# Hole size Mason Jar Feeder



## argos59 (Jun 13, 2011)

Very new to Beekeeping, This will be my first winter and I would like to use a Mason jar to feed sugar syrup. I would like to know the size of the holes on the lid and how many holes should I make. Thanks in advance to all !!


----------



## AmericasBeekeeper (Jan 24, 2010)

4 to 8 holes very small with a frame nail or the smallest drill bit you can get


----------



## hpm08161947 (May 16, 2009)

I used to take a wood stapler and just punch 25 staples in a lid... the pull them out... worked real well. Getting kinda cool in NY for feedin syrup isn't it... course maybe you are talking about next spring.


----------



## S.M.N.Bee (Aug 9, 2011)

I use the tip of a dry wall screw to punch six holes in the lid.


----------



## argos59 (Jun 13, 2011)

It has been about 60F during the day is that too cold ?


----------



## hpm08161947 (May 16, 2009)

If the temp of the syrup can get to 50F they most likely will take it. Sorta depends on how cold the nights get. No harm in trying....


----------



## David LaFerney (Jan 14, 2009)

I have all different sizes of holes in many jar feeders, any size will work - within reason - if you keep it covered so that dirrect sunlight isn't on the jar. Otherwise the syrup will heat up, expand, and leak out into the hive. If you want to feed slow punch few holes if you want lots of bees to eat all at once punch all over the lid.

A push pin makes nice neat holes, but the corner of your hive tool works fine too.


----------



## tom28734 (Dec 27, 2007)

S.M.N.Bee said:


> I use the tip of a dry wall screw to punch six holes in the lid.


Same here, but I make a dozen or so - small holes. Some colonies propolyze the holes, so check the holes after they empty the jar.


----------



## Mtn. Bee (Nov 10, 2009)

I tap the lid with a corner of sharp hive tool when it is on the jar full of syrup works just as good 
and is less time consuming as all the drilled/punched holes that I use to make.


----------



## Michael Johnston (Nov 25, 2007)

The size of the hole to drill with a drill bit is 3/32 of an inch - one less 32nd of an inch than 1/8 of an inch. Four holes will work or more if you want to speed up the rate of consumption. I use plastic lids because I have an unproven idea that metal might be too cold since metal is a better conductor of heat. Lids for 5 lb jars work on regular mason jars.

Tasks>
- 1) How would you translate this sentence from the mason jar feeder thread into Spanish: "I use the tip of a dry wall screw to punch six holes in the lid."?
- 2) Could you format every line of the records below as a numbered list, skipping blank lines and leaving the pictures out?
These records are unrelated to the forum thread.

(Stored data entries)
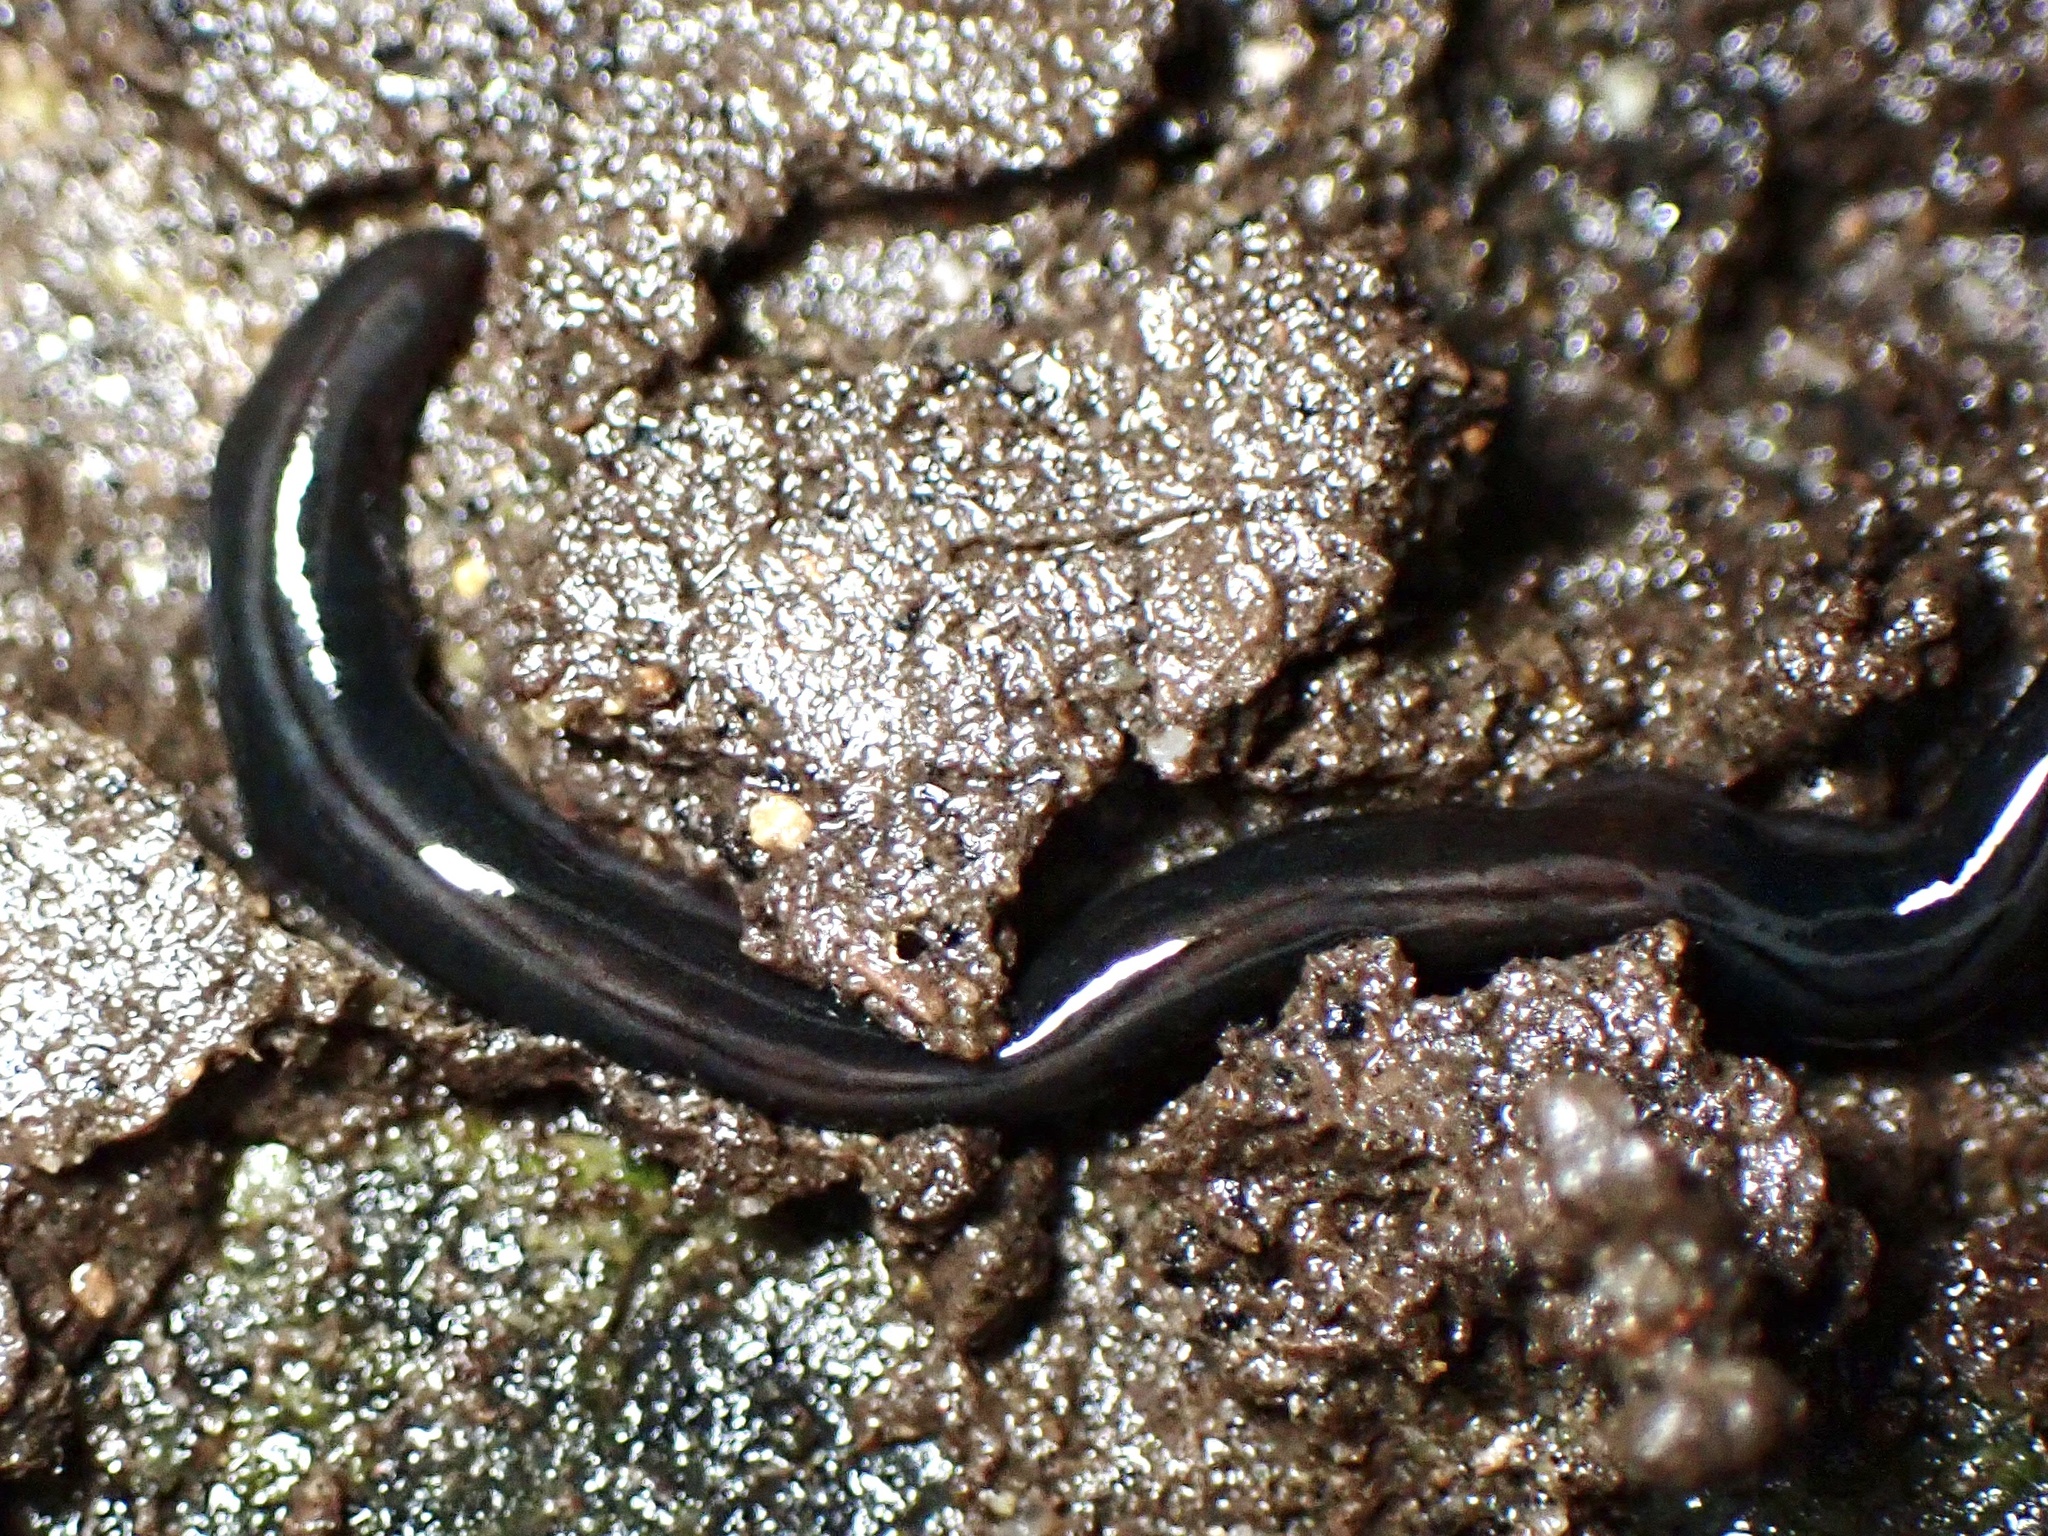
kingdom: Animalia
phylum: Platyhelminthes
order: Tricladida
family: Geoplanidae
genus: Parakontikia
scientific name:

Task-by-task solutions>
- 1) Uso la punta de un tornillo para paneles de yeso para perforar seis agujeros en la tapa.

- 2)
1. kingdom: Animalia
2. phylum: Platyhelminthes
3. order: Tricladida
4. family: Geoplanidae
5. genus: Parakontikia
6. scientific name:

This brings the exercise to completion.